A security benchmark by the Ponemon Institute showed that almost 90% of surveyed healthcare organisations experienced an information security breach. More worryingly, 45% had five or more such events. This suggests attacks often appear in successive phases. With continued digitisation, the pressure on healthcare environments will not abate.
Successful breaches will invariably affect any organisation’s reputation. Being a highly-regulated sector, confirmed data breaches could subject healthcare organisations to other legal and regulatory liabilities, including financial penalties. There is no silver bullet; a good security posture will involve data classification, layered controls, cultural change and mature breach compensating strategies. Complete protection against breaches is not a realistic expectation. However, it is possible to include additional controls for access to resources and reduce the time between a breach and its detection, thus limiting the damage.
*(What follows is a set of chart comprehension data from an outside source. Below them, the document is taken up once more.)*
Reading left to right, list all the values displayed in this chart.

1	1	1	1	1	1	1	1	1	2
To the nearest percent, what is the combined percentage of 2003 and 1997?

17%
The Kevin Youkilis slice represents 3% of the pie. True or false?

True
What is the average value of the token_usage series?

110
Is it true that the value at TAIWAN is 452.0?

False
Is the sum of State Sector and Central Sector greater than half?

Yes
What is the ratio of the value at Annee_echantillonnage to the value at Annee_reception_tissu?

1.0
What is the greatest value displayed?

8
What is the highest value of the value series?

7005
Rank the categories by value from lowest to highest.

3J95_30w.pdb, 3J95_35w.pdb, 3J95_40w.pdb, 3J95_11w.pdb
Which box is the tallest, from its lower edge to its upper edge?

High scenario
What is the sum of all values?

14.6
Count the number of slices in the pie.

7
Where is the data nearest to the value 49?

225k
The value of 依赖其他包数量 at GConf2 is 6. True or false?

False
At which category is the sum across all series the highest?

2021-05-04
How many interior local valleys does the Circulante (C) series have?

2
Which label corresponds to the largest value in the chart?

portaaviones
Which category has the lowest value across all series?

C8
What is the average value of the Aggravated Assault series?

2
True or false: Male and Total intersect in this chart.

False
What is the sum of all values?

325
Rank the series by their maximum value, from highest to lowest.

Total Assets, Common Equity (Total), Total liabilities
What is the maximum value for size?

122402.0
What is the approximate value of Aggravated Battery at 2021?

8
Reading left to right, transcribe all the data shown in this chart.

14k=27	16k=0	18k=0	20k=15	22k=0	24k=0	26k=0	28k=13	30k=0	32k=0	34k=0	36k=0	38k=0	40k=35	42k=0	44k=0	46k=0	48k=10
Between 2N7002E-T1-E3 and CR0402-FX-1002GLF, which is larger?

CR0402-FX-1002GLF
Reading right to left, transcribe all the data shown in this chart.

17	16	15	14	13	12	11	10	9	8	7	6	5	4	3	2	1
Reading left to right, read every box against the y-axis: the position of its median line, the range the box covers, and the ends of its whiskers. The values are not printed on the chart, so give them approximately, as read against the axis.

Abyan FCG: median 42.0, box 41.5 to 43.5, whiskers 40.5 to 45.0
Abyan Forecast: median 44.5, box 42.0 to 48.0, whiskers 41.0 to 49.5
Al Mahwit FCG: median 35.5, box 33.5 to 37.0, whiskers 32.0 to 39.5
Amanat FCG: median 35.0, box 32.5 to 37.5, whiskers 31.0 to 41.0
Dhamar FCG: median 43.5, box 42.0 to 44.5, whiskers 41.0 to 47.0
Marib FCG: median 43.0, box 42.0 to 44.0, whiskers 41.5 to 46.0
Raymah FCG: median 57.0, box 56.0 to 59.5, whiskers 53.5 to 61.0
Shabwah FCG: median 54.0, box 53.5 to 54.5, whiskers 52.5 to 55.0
To aid event detection, logging and network monitoring toolkits such as Security Information and Events Management (or SIEM) systems have increased visibility to event information within the organisation’s infrastructure. In the most recent attack, once inside the network, perpetrators were able to access resources and data rapidly. Thus a system which is able to detect and respond to unauthorized resource access could limit the damage. Identity and Access Management (or IAM) is precisely such a tool. Already successfully applied in other highly-regulated industries, its core strengths of centralized information analysis & automated corporate policy enforcement could have limited the effects of the most recent cyber-attacks. In environments which experience a large number of successful cyber-attacks and repeated breaches, IAM could be an important defensive tool in the armoury.